Stored items from a collection:
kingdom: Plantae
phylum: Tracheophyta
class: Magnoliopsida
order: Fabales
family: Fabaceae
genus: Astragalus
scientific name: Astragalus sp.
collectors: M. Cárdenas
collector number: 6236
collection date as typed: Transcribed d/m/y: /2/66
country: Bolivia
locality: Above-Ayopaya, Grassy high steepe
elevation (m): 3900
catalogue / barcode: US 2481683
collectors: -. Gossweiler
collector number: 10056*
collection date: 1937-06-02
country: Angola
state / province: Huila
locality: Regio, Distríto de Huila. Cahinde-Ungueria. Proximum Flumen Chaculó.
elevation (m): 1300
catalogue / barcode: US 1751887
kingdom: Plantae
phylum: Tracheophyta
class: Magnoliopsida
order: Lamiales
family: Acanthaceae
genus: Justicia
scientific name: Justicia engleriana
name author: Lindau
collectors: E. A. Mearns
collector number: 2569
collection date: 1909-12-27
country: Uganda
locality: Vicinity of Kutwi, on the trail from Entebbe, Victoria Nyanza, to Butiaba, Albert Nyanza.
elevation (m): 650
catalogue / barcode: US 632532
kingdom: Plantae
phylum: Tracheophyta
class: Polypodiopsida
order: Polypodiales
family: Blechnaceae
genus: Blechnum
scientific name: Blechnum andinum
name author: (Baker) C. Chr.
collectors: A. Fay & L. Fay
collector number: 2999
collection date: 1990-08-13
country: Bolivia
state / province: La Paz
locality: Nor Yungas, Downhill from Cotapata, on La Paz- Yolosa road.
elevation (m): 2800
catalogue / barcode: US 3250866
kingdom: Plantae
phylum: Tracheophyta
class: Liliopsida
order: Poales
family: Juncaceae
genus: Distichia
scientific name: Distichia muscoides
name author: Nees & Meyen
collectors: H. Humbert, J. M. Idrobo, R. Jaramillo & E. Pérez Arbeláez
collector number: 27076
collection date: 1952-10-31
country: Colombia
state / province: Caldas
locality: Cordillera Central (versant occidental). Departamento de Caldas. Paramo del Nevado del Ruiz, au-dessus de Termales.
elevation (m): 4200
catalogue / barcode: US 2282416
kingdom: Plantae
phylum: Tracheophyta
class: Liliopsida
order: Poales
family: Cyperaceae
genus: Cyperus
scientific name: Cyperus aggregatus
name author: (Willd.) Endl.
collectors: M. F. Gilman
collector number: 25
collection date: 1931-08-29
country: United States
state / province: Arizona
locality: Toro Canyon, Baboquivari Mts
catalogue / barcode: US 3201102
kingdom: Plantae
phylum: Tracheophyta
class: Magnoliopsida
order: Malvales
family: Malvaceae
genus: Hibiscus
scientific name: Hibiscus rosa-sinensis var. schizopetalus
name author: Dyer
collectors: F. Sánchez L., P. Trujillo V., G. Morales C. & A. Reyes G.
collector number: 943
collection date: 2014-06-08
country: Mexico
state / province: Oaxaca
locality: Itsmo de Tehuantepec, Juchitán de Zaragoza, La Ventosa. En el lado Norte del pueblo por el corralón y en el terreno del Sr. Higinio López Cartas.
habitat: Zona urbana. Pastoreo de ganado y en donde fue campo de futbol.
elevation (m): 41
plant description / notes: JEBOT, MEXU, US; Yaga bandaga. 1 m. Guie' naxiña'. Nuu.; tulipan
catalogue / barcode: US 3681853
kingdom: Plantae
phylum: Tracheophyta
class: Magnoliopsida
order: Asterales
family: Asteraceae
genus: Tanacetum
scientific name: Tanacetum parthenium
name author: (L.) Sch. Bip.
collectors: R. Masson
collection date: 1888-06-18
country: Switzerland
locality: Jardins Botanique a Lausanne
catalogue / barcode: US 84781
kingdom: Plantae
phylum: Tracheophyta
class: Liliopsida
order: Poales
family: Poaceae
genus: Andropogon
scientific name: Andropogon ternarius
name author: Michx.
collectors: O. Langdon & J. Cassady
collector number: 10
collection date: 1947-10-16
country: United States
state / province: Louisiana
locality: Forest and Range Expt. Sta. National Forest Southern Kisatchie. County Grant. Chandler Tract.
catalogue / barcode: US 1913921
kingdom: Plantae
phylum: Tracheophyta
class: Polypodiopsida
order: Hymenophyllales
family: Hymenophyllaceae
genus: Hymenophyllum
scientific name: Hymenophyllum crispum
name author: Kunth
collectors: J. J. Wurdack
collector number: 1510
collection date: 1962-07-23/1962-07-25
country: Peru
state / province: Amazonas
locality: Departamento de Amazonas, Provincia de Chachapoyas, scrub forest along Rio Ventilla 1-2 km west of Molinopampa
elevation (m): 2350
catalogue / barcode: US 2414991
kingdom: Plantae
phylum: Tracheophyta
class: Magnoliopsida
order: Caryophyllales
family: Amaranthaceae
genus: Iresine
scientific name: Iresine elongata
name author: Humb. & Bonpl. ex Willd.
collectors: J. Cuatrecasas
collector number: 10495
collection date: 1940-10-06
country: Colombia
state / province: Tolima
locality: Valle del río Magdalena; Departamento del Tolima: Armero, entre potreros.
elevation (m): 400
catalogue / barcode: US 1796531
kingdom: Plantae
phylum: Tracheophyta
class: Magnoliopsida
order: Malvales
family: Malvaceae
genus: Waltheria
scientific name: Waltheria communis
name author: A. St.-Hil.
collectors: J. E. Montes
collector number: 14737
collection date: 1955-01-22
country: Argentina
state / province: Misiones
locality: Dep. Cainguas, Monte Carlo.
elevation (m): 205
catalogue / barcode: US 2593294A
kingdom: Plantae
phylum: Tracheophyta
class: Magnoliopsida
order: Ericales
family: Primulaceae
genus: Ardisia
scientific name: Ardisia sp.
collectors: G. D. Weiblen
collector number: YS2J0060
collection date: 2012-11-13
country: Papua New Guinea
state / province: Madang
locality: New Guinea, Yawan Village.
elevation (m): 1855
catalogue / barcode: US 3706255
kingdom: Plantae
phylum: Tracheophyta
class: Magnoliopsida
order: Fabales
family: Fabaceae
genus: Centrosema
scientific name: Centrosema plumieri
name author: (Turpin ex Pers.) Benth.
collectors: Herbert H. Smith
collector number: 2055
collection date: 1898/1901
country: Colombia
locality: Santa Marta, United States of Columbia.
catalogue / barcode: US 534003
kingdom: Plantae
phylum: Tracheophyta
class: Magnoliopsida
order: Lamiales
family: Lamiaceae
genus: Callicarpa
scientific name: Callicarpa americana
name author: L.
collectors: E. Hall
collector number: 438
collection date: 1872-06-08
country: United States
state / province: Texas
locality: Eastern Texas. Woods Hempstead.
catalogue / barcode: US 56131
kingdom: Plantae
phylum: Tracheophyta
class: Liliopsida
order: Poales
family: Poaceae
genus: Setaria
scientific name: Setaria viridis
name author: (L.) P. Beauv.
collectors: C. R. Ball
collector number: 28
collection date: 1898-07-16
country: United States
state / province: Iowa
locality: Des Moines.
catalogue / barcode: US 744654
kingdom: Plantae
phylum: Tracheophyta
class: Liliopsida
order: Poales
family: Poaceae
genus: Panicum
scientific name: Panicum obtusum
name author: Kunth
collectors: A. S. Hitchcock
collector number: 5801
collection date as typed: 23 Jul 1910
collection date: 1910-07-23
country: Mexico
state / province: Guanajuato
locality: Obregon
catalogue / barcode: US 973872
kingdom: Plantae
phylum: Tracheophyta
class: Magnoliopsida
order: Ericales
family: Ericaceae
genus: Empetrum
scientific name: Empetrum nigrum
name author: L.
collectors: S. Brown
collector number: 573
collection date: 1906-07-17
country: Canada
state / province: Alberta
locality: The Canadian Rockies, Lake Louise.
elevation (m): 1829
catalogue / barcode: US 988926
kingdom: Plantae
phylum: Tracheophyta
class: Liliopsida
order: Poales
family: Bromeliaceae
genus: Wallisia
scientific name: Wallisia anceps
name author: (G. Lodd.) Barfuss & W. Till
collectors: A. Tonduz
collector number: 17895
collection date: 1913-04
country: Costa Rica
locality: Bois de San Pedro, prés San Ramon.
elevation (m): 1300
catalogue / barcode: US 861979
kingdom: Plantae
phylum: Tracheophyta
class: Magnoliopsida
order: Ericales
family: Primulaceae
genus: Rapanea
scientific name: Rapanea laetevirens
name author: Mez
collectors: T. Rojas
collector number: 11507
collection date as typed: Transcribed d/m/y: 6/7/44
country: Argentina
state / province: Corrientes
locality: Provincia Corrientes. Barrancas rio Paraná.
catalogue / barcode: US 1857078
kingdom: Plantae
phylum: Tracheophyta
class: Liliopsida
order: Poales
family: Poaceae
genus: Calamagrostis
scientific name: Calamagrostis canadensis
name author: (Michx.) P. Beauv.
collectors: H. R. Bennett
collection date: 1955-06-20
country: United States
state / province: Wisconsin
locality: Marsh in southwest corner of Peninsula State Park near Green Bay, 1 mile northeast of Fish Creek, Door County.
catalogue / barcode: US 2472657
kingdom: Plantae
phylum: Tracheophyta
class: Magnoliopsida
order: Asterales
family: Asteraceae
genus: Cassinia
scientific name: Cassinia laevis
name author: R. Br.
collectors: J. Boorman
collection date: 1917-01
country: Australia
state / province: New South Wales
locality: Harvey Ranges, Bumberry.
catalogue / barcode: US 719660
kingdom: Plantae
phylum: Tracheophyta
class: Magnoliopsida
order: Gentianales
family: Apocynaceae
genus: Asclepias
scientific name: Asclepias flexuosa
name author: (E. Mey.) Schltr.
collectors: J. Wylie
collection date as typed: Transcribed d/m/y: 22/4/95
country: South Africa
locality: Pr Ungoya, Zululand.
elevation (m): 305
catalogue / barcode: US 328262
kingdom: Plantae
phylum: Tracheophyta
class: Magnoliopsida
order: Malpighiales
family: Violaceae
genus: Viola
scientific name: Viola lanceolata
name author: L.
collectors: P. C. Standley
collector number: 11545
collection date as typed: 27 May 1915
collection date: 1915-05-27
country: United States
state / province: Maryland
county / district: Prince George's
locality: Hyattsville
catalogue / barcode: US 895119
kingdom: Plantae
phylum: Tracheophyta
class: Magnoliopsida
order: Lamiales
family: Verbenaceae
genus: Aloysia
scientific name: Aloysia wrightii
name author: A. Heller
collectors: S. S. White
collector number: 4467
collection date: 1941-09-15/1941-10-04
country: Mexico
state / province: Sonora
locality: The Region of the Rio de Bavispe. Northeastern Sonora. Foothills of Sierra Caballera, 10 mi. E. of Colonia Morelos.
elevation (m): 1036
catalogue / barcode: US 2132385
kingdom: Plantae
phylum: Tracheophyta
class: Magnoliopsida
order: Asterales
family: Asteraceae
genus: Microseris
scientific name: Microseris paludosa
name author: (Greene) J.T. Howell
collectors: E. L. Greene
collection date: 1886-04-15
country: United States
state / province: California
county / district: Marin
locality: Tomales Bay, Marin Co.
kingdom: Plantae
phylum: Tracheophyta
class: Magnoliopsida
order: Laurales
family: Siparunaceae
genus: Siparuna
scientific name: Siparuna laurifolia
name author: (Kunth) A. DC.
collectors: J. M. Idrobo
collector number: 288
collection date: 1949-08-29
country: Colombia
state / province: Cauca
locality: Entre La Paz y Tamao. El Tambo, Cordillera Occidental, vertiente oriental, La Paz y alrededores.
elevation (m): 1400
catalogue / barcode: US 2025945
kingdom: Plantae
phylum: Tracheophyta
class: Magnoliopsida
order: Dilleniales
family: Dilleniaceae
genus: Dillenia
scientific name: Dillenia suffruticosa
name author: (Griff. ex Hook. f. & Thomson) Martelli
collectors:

Request: Rewrite the stretch of data from the line containing "state / province: Alberta" through the line containing "state / province: Corrientes", replacing "collector number" with "collection number" and leaving everything else unchanged.

Final answer:
state / province: Alberta
locality: The Canadian Rockies, Lake Louise.
elevation (m): 1829
catalogue / barcode: US 988926
kingdom: Plantae
phylum: Tracheophyta
class: Liliopsida
order: Poales
family: Bromeliaceae
genus: Wallisia
scientific name: Wallisia anceps
name author: (G. Lodd.) Barfuss & W. Till
collectors: A. Tonduz
collection number: 17895
collection date: 1913-04
country: Costa Rica
locality: Bois de San Pedro, prés San Ramon.
elevation (m): 1300
catalogue / barcode: US 861979
kingdom: Plantae
phylum: Tracheophyta
class: Magnoliopsida
order: Ericales
family: Primulaceae
genus: Rapanea
scientific name: Rapanea laetevirens
name author: Mez
collectors: T. Rojas
collection number: 11507
collection date as typed: Transcribed d/m/y: 6/7/44
country: Argentina
state / province: Corrientes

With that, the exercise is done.